** Opening Dataset block **

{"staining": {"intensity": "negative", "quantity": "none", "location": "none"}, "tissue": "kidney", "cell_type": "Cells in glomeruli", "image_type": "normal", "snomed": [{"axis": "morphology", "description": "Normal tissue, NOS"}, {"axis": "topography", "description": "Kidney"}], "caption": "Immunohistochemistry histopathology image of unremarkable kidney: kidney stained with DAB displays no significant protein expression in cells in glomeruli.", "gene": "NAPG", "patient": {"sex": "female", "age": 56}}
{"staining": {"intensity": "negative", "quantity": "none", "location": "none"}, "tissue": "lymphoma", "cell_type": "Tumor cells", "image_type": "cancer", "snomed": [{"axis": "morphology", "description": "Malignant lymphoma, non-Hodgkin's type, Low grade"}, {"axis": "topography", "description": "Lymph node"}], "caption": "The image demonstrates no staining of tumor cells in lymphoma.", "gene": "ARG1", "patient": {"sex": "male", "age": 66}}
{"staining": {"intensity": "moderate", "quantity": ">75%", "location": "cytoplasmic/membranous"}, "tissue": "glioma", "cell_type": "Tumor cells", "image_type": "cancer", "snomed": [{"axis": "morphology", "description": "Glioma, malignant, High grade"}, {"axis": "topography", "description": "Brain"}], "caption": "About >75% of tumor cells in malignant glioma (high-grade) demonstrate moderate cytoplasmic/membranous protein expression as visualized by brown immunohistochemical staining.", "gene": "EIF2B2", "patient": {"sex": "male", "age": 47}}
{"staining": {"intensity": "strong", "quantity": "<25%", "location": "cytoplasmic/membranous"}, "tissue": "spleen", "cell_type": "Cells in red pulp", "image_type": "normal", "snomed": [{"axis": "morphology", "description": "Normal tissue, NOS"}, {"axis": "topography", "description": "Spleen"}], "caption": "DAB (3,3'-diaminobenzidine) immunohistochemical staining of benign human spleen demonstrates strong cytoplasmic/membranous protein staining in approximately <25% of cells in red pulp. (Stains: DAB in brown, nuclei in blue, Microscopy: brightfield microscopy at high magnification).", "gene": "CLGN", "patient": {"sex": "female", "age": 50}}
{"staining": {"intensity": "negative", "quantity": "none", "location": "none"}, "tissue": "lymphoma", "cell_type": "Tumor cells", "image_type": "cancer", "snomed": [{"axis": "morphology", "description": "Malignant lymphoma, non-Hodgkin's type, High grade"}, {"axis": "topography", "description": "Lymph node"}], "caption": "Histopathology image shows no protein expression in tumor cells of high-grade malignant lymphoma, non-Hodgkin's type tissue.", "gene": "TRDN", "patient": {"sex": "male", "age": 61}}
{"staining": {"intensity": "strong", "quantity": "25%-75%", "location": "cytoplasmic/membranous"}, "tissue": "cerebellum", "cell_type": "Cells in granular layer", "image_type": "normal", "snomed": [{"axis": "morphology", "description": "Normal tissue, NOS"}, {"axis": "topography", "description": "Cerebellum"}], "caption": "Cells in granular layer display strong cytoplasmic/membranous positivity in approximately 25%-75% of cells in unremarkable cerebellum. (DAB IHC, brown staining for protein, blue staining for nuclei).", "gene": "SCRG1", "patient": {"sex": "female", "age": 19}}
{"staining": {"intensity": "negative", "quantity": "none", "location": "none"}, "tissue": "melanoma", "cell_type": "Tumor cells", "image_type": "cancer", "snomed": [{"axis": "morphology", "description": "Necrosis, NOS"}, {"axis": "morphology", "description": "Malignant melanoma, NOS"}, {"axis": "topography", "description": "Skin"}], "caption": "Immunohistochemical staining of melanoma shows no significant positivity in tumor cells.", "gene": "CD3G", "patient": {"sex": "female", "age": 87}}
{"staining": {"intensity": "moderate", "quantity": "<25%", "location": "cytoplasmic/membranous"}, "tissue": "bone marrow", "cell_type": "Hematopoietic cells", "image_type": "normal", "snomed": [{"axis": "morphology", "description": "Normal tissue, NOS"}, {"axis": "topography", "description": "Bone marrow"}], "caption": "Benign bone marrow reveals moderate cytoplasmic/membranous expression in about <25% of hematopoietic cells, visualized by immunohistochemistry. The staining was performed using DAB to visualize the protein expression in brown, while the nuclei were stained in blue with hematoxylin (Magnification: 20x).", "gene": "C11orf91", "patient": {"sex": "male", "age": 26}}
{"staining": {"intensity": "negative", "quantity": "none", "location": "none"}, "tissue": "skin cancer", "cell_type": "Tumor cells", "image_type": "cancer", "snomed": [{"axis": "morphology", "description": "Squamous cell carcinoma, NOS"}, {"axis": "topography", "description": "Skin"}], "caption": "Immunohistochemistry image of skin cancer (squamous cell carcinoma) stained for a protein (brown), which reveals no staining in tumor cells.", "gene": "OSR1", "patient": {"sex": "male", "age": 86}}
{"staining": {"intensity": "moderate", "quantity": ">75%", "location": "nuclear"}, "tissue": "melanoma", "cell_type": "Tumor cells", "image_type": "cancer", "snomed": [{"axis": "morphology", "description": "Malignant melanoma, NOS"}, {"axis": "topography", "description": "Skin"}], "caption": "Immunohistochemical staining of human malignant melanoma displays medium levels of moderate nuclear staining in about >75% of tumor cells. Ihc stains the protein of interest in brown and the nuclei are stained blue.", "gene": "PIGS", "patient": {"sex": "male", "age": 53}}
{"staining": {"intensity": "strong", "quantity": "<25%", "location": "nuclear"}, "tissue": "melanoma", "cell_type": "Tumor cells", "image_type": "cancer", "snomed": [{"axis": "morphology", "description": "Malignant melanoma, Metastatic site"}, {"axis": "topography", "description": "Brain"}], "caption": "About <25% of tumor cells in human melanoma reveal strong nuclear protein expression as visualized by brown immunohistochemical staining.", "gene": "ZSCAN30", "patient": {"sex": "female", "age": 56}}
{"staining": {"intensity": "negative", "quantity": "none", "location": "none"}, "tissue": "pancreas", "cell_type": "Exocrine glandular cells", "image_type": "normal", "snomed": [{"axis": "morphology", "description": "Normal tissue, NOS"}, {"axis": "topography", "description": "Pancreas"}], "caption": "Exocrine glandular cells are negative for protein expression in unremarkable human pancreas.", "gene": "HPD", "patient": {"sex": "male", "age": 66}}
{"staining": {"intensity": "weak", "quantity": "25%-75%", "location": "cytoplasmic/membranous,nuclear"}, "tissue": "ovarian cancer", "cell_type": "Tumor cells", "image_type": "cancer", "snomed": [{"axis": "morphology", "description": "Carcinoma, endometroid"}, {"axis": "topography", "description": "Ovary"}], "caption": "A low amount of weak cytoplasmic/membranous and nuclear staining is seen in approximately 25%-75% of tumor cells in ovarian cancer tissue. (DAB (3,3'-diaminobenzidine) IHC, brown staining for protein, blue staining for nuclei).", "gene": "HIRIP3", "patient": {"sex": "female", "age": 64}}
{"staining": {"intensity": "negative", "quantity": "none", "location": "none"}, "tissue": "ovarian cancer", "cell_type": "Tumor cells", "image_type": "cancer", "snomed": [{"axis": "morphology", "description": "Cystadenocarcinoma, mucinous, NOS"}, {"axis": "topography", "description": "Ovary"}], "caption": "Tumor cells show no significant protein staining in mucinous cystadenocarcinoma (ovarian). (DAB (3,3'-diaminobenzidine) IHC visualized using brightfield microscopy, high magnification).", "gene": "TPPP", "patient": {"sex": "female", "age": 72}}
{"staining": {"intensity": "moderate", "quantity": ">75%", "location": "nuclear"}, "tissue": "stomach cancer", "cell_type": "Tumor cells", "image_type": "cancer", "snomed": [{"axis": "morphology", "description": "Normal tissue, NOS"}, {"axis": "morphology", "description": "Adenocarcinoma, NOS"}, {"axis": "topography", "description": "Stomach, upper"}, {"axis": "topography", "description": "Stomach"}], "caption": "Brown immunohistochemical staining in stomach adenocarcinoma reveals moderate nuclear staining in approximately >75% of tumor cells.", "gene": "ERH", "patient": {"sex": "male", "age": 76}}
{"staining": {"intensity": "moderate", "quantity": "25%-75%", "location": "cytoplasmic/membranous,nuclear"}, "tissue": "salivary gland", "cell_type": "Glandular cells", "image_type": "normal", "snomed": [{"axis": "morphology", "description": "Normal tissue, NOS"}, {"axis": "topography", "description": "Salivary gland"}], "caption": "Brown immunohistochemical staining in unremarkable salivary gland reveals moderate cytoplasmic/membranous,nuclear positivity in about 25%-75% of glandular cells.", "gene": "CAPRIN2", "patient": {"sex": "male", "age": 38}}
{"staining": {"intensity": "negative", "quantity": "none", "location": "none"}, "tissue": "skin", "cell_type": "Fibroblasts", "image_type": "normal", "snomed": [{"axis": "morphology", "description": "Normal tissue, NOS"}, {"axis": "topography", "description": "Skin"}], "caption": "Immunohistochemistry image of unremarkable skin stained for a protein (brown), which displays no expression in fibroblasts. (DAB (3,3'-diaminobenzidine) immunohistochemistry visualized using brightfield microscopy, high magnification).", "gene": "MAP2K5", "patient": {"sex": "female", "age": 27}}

** Closing Dataset block **

* [What is required] Repeat exactly the lines from the line containing "staining in stomach" through the last line of the records above, including both, and nothing else.

* [Response to this task]
{"staining": {"intensity": "moderate", "quantity": ">75%", "location": "nuclear"}, "tissue": "stomach cancer", "cell_type": "Tumor cells", "image_type": "cancer", "snomed": [{"axis": "morphology", "description": "Normal tissue, NOS"}, {"axis": "morphology", "description": "Adenocarcinoma, NOS"}, {"axis": "topography", "description": "Stomach, upper"}, {"axis": "topography", "description": "Stomach"}], "caption": "Brown immunohistochemical staining in stomach adenocarcinoma reveals moderate nuclear staining in approximately >75% of tumor cells.", "gene": "ERH", "patient": {"sex": "male", "age": 76}}
{"staining": {"intensity": "moderate", "quantity": "25%-75%", "location": "cytoplasmic/membranous,nuclear"}, "tissue": "salivary gland", "cell_type": "Glandular cells", "image_type": "normal", "snomed": [{"axis": "morphology", "description": "Normal tissue, NOS"}, {"axis": "topography", "description": "Salivary gland"}], "caption": "Brown immunohistochemical staining in unremarkable salivary gland reveals moderate cytoplasmic/membranous,nuclear positivity in about 25%-75% of glandular cells.", "gene": "CAPRIN2", "patient": {"sex": "male", "age": 38}}
{"staining": {"intensity": "negative", "quantity": "none", "location": "none"}, "tissue": "skin", "cell_type": "Fibroblasts", "image_type": "normal", "snomed": [{"axis": "morphology", "description": "Normal tissue, NOS"}, {"axis": "topography", "description": "Skin"}], "caption": "Immunohistochemistry image of unremarkable skin stained for a protein (brown), which displays no expression in fibroblasts. (DAB (3,3'-diaminobenzidine) immunohistochemistry visualized using brightfield microscopy, high magnification).", "gene": "MAP2K5", "patient": {"sex": "female", "age": 27}}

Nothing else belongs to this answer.